• _Reading text_
——

Of the many shared stories of the Old Testament and the Qur'an, is the destruction of Lut/Lot's people. Both in Islamic and Christian tradition, Abraham/Ibrahim and Lot/Lut are related to each other. The angels, who have set out to destroy the people of Lot, stop on their way to give the good news of a son to Abraham/Ibrahim and his wife. The laughter of Sarah upon hearing this news is well-known in both Christian and Islamic tradition. The general gist of the story is extremely similar. However, there are key differences with regards to God Himself that can be drawn from looking closer at the narrations of this event.
In the Biblical rendition of events, God manifests Himself to Abraham and appears to him on earth:
The Lord appeared to Abraham by the oaks of Mamre, as he sat at the entrance of his tent in the heat of the day. He looked up and saw three men standing near him. When he saw them, he ran from the tent entrance to meet them, and bowed down to the ground. He said, "My lord, if I find favour with you, do not pass by your servant. Let a little water be brought, and wash your feet, and rest yourselves under the tree. Let me bring a little bread, that you may refresh yourselves, and after that you may pass on-since you have come to your servant."4
It is not clear whether God eats, since there are three men accompanying him and Abraham only asks for three "measures" of food to be prepared.5 Later, "when he had finished talking with him, God went up from Abraham."6
Although it cannot be said that these quotes limit God's existence to a body (as it is not clear that God actually ends up eating or washing His feet), it is clear that there is some image or appearance of God that manifests itself to Abraham. If we are to take the story at face-value, this seems to be the case.
Further, other cases exist in the Old Testament where God also descends upon mankind and speaks to men, interacting with them on various levels. In fact, He even comes in a physical form and wrestles with Jacob (known in the Islamic tradition as Ya'qub), the descendent of Abraham. After wrestling with God, Jacob says: "For I have seen God face to face, and yet my life is preserved." God's descent to earth is commonplace in the Bible, and further helps to support the idea that Jesus, as one of the components of the Trinity, came to earth in the form of a human.
Thus, it can be rather strongly determined that the God of Abraham in the Old Testament can be seen and communicated directly with on earth, in a manner that resembles normal human interaction. (It is important to note here that this does not mean the God of the Old Testament is limited to a body, it just means that He appears with a body to mankind with a certain image.)

——

• _Data shown_

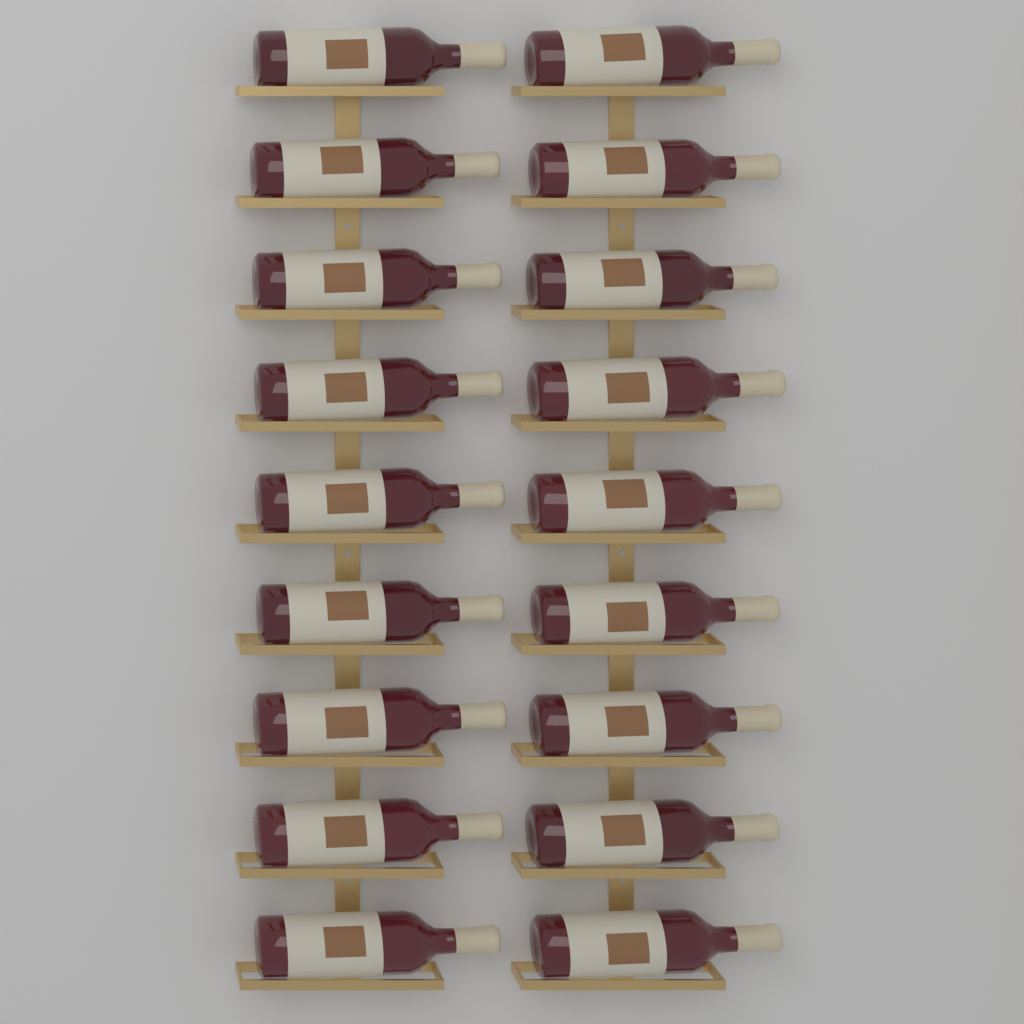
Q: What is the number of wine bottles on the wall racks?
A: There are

——

• _Brief 1_
Copy out the passage on Abraham and Lot word for word, from "Thus, it can" to "a certain image.)".
• _Brief 2_
In the Biblical account quoted in the passage on Abraham and Lot, where was Abraham sitting when the Lord appeared to him?

• _Response 1_
Thus, it can be rather strongly determined that the God of Abraham in the Old Testament can be seen and communicated directly with on earth, in a manner that resembles normal human interaction. (It is important to note here that this does not mean the God of the Old Testament is limited to a body, it just means that He appears with a body to mankind with a certain image.)

• _Response 2_
At the entrance of his tent by the oaks of Mamre, in the heat of the day.